Бляха-муха, предчувствие меня не подвело — а лучше было бы наоборот. Как бы там ни было, ситуация требовала сохранять хладнокровие. Поэтому я тщательно продумывал каждое слово.

— Отмечал День космонавтики, — пошутил я. — Этот городок — известный центр ракетостроения, каждый год миллионы сталкеров бредут туда восславить Гагарина.

— Прекрати ерничать, — обрубил полковник. — Что произошло в Межнике?

Я преисполнился чувством попранного достоинства.

— Я что — арестован? Или в плену? Вы же представитель власти! Где полиция, где суд?

— Для тебя будет военный трибунал.
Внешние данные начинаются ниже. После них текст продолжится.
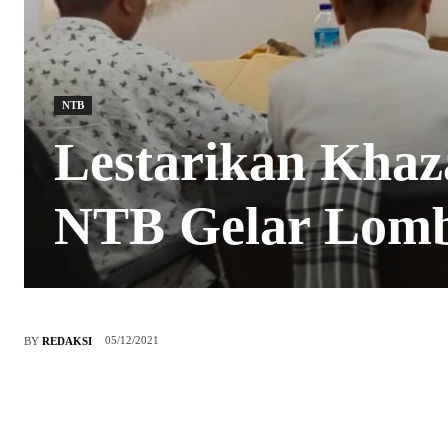
NTB
Lestarikan Kha
NTB Gelar Lomb
05/12/2021
BY
REDAKSI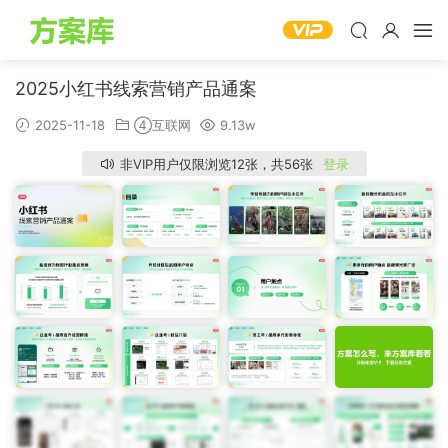
2025小红书线索营销产品通案
2025-11-18
④互联网
9.13w
非VIP用户仅限浏览12张，共56张
登录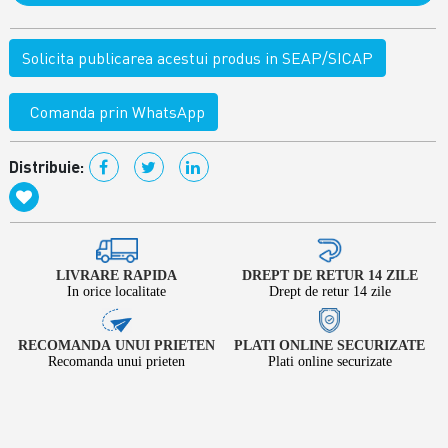
Solicita publicarea acestui produs in SEAP/SICAP
Comanda prin WhatsApp
Distribuie:
LIVRARE RAPIDA
DREPT DE RETUR 14 ZILE
In orice localitate
Drept de retur 14 zile
RECOMANDA UNUI PRIETEN
PLATI ONLINE SECURIZATE
Recomanda unui prieten
Plati online securizate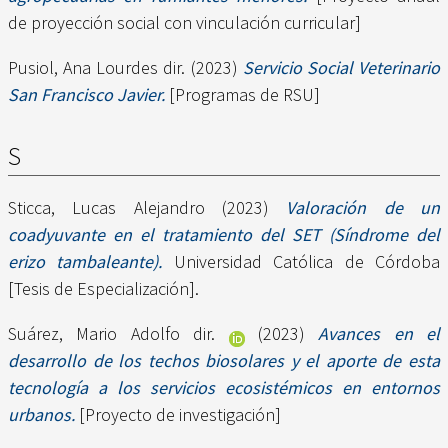
de proyección social con vinculación curricular]
Pusiol, Ana Lourdes dir.
(2023)
Servicio Social Veterinario
San Francisco Javier.
[Programas de RSU]
S
Sticca, Lucas Alejandro
(2023)
Valoración de un
coadyuvante en el tratamiento del SET (Síndrome del
erizo tambaleante).
Universidad Católica de Córdoba
[Tesis de Especialización].
Suárez, Mario Adolfo dir.
(2023)
Avances en el
desarrollo de los techos biosolares y el aporte de esta
tecnología a los servicios ecosistémicos en entornos
urbanos.
[Proyecto de investigación]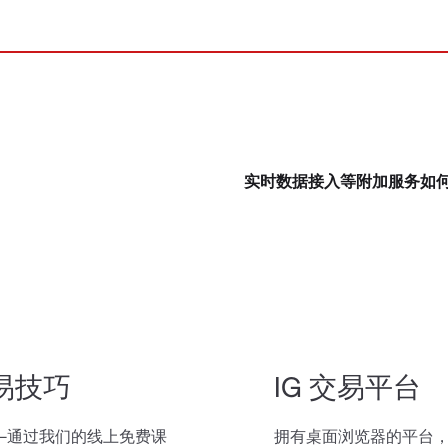
实时数据接入等附加服务如
易技巧
IG 交易平台
—通过我们的线上免费课
拥有桌面浏览器的平台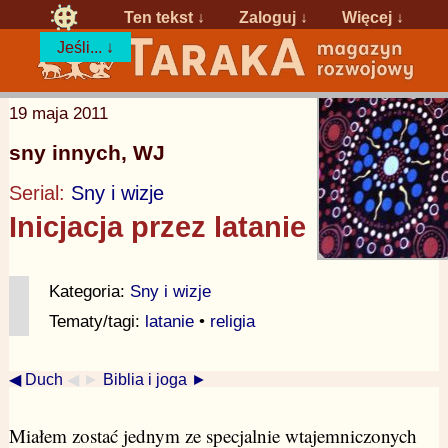
Ten tekst ↓
Zaloguj
↓
Więcej ↓
Jeśli... ↓
19 maja 2011
sny innych, WJ
Serial:
Sny i wizje
Inicjacja przez latanie
Kategoria:
Sny i wizje
Tematy/tagi:
latanie
•
religia
◀ Duch
◀ ►
Biblia i joga ►
Miałem zostać jednym ze specjalnie wtajemniczonych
И расстрел — если не будешь честным до конца. Так что, покрути головой — правильней все рассказать. Разумный глупец лучше глупого мудреца, — процитировал кого-то Горин — это стало понятно по его пафосной интонации.

Хорошо, хоть не суд Линча. С таким не пошутишь. Нужно сбавить обороты. Как это — быть честным до конца? До какого конца?! Признаюсь, меня всегда вышибали из колеи новые знакомства, я часто не мог понять, о чем говорят эти незнакомцы. Словно мы из совершенно разных миров.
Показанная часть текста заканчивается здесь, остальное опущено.